Après une théorie de petits gilets jaunes, la Maison de l’évêque. Une souffleuse de verre officie dans sa boutique. Porte de Virou ou de la terre. Des kids de collège sortent, plus ou moins vêtus. Certains sont engoncés dans plusieurs épaisseurs alors que d’autres ne sont qu’en tee-shirt. Cela fait quand même plaisir de voir des blonds et des bruns, tous blancs. Une dame passe en costume traditionnel, elle va probablement à un événement.

Au restaurant Trofé (« estonian and nordic food »), nous avons du gaspacho à la tomate (fort peu nordique), une tranche de porc aux pommes de terre et chou confit (très estonienne), et des crêpes. Un peu lourd pour l’après-midi, surtout pour ceux qui ont pris une bière.

La porte de Viru a été mentionnée pour la première fois en 1362. Elle fermait les rues commerçantes de Tallin. Seules deux tours subsistent, avec une barbacane. L’hôtel Viru, construit en 1968 à l’ère soviétique, a brûlé et a été reconstruit en 1972. Les trois premiers étages ont été sonorisés par le KGB pour écouter les délégations ou les jeunes équipes de sports.
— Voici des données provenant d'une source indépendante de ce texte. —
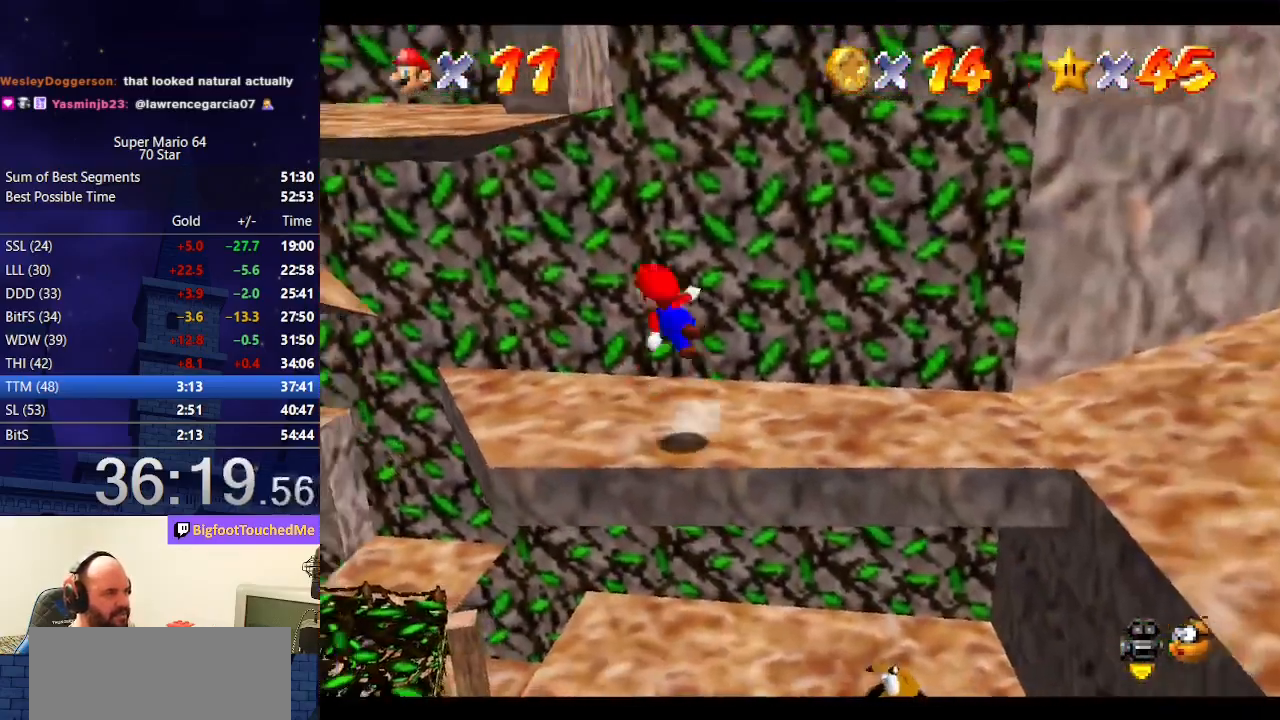
{"buttons": [], "left_stick": "up", "events": [[267, "left_stick", "up-left"], [367, "A", "up"], [367, "left_stick", "up"]]}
Le Kompromat consistait à enregistrer qui disait quoi et qui baisait avec qui, dès quel âge. Un ado blond me sourit alors que je prends sa photo au milieu de ses copains. J’ai pris peu avant une belle jeune fille au nombril à l’air et haut moulant sans rien dessous, malgré la température assez fraîche. Mais elle est en chaleur, pianotant avec fébrilité sur son gadget téléphonique, probablement à son petit copain qui a hâte lui aussi de se rapprocher d’elle.

Nous passons devant la plus vieille maison en bois de Tallinn ; elle est peinte en gris et présente des décorations autour des fenêtres et une frise sous l’avant-toit. Dans la rue parallèle se tient la maison de Barbie, tout en rose. Celle de Ken est en vert et à côté. Pourquoi Ken et Barbie n’ont-ils pas d’enfant ? – Parce que Ken est vendu en boîte séparée, répond Pierre.

Une statue de Kreutzwald (Valcroix si l’on traduit en français) qui a écrit l’épopée nationale à la fin du XIXe siècle sur le fils de Kale.

Palais Kadriorg puis palais présidentiel à l’emblème des trois lions, parallèle à celui du Danemark, souvenir du christianisme. Le premier pays à avoir reconnu l’indépendance de l’Estonie est l’Islande. Dans le parc, l’isba en bois de Pierre le Grand a été conservée. Dans le parc, un petit écureuil la queue en panache court de-ci delà, vif et joyeux comme un jeune kid.

Musée Mikkel. Il a été établi dans les anciennes cuisines du palais. Il n’a guère d’intérêt, collectionnant les copies. En rez-de-chaussée, une exposition de peinture soviétique est plus intéressante pour son style typique. À l’étage, les fameuses céramiques asiatiques qui intéressent le prof sont très pauvres.

Dans le parc près duquel est garé le bus, a lieu une course d’orientation, et des jeunes des deux sexes et de tous âges courent une carte à la main ou sillonnent les allées en VTT. Ils sont tous vêtus de couleurs vives, à l’américaine. Il fait chaud au soleil mais frais à l’ombre. Nous voyons aussi beaucoup de landaus. Je ne sais s’il y a une renaissance des naissances à Tallinn, au vu du plein emploi, ou s’il y a tout simplement un dispensaire dans le quartier.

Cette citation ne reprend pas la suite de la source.